Laevapex vazi is a species of small, freshwater, air-breathing limpet, an aquatic pulmonate gastropod mollusc or micromollusc in the family Planorbidae, the ram's horn snails and their allies.

==Etymology==
The species name honours Dr. Jorge Faria Vaz of the Superintendency of Control of Endemic Diseases (SUCEN) of the state of São Paulo.

==Taxonomic note==
At the time of the original species description its characteristic features of a smooth shell apex and an ejaculatory complex without a flagellum fitted better in the description for the genus Laevapex; however, the species is in need of taxonomic revision for the establishment of its true identity, since its shell and musculature do not fit in the characteristics of the genus.
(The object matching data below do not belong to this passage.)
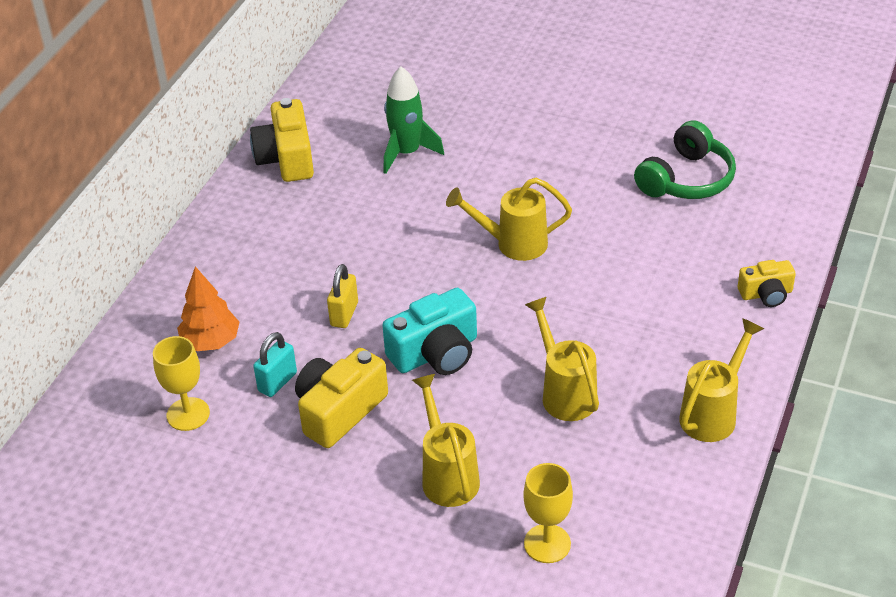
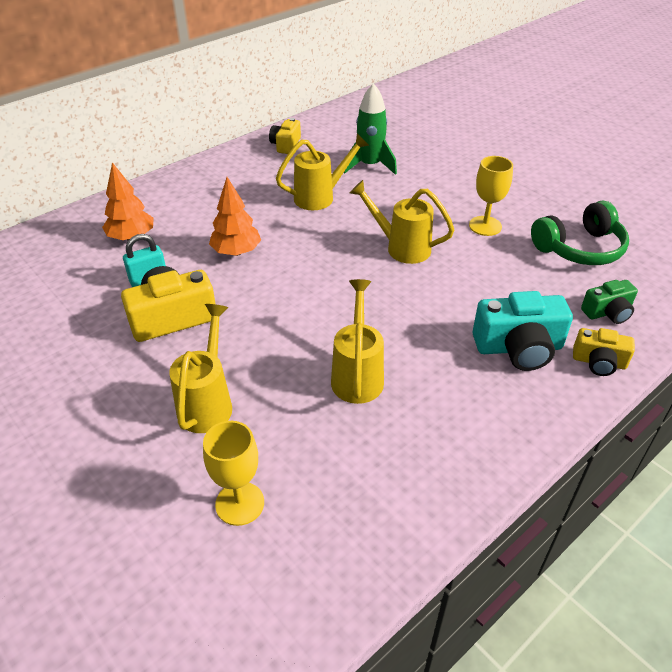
camera: 25 degrees right, 0 degrees up
yellow goblet [153,336,210,431] -> yellow goblet moved to [469,156,513,236]
yellow camera [250,98,314,182] -> yellow camera [269,118,301,154], size x0.59
yellow padlock [327,264,358,328] -> orange tree [209,177,261,256]
turquoise camera [382,288,477,375] -> turquoise camera moved to [473,291,573,371]
yellow watering can [679,318,764,442] -> yellow watering can moved to [276,134,369,210]
none -> green camera [581,280,638,324]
== Geographic distribution ==
L. vazi is only known from its type locality, Ourinhos, São Paulo, Brazil.

== Description ==
L. vazi has a thin, diaphanous shell, with an oval or elliptical aperture. The apex is rounded, slightly projected and bent to the right, reaching the edge of the shell or extending beyond it. The protoconch shows a shallow apical depression and appears smooth under optical microscopy. The teleoconch shows fine growth lines and rare, almost imperceptible radial lines. The mantle pigmentation is concentrated on the left side. The right anterior muscular impression is larger than the left one and has an elliptical, almond-like form, while the anterior left and posterior ones are rounded. The pseudobranch is two-lobed and folded, the dorsal lobe being smaller than the ventral one. The rachidian tooth of the radula is quadricuspid, with the middle left cusp longer than the right one. In the lateral teeth, the mesocone is slightly more elongated than the others. The ovotestis has about 20 follicles. The seminal vesicle is located in the initial third of the ovisperm duct. The prostate is pear-shaped and has no follicles. The ejaculatory complex is small, without a flagellum but with a well developed ultra-penis and penis.